Isabelle Patrier a repris les propos de Patrick Pouyanné en soulignant l’importance de la loi d’accélération votée pour favoriser la transition énergétique en France. Malgré cela, elle constate que le rythme des investissements dans les énergies renouvelables a ralenti depuis l’adoption de cette loi.
Selon la directrice France de TotalEnergies, la production d’énergies renouvelables a été divisée par deux depuis l’entrée en vigueur de la loi d’accélération. Cette situation a conduit à un ralentissement général dans le secteur, malgré les efforts déployés.
Une démarche complexe pour les énergies renouvelables en France
Isabelle Patrier souligne que les procédures en France pour la mise en place de fermes solaires, éoliennes ou hydroélectriques sont particulièrement contraignantes. Elle compare, par exemple, le nombre de permis nécessaires pour une ferme solaire en France (14) à celui d’autres pays, ce qui rend le processus moins attractif pour les investisseurs.
TotalEnergies affiche cependant sa détermination à respecter ses engagements en matière de décarbonation.

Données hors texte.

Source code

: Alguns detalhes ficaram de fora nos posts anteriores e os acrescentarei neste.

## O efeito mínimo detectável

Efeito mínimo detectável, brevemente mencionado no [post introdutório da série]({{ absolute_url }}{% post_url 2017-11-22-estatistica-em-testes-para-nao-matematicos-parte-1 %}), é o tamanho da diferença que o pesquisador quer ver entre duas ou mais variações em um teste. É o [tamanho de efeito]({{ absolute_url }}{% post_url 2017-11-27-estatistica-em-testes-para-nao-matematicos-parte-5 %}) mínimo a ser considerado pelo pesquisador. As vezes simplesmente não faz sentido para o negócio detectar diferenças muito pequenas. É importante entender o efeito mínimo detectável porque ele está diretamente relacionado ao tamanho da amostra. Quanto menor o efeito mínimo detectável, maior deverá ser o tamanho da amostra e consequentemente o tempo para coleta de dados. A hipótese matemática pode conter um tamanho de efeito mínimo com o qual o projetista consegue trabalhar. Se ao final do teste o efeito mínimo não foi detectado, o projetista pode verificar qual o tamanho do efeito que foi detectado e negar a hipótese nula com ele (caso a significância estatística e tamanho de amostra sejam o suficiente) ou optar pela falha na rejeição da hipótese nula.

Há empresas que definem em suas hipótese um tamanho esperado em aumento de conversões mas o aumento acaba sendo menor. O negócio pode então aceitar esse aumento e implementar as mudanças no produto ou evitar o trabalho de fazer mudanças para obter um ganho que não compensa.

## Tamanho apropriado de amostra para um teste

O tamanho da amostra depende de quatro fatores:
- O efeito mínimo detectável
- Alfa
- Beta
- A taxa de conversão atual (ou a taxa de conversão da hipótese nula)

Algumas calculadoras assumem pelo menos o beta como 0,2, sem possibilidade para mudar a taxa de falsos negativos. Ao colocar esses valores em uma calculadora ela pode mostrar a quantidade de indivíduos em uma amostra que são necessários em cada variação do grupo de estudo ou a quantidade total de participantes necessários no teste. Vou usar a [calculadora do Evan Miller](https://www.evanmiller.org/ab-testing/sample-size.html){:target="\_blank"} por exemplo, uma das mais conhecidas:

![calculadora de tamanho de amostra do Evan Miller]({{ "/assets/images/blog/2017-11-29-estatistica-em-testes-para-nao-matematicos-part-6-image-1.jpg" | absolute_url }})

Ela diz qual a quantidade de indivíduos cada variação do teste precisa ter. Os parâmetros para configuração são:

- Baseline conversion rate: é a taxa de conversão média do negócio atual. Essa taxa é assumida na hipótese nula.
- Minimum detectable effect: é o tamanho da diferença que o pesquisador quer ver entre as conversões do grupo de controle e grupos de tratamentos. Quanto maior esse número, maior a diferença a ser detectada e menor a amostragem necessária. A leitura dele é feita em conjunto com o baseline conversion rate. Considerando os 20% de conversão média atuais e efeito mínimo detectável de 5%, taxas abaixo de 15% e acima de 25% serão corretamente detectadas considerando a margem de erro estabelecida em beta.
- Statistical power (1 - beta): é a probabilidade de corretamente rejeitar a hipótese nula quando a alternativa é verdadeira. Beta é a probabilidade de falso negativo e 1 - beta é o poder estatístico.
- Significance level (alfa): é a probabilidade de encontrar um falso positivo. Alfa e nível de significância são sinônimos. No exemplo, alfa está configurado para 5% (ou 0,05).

L’entreprise vise une part croissante d’électricité dans sa production, passant de 6% en 2020 à 20% en 2030 et 50% en 2050. Isabelle Patrier affirme que ces objectifs seront atteints grâce à des investissements importants dans les énergies bas carbone, notamment dans le secteur de l’électricité.
Elle souligne que TotalEnergies dispose déjà d’une capacité installée en énergies renouvelables équivalente à la moitié du parc nucléaire français, avec 25 gigawatts de puissance installée, dont deux gigawatts en France. Cependant, elle reconnaît que d’autres pays parviennent à développer plus rapidement ces capacités, mettant en lumière les défis spécifiques rencontrés en France.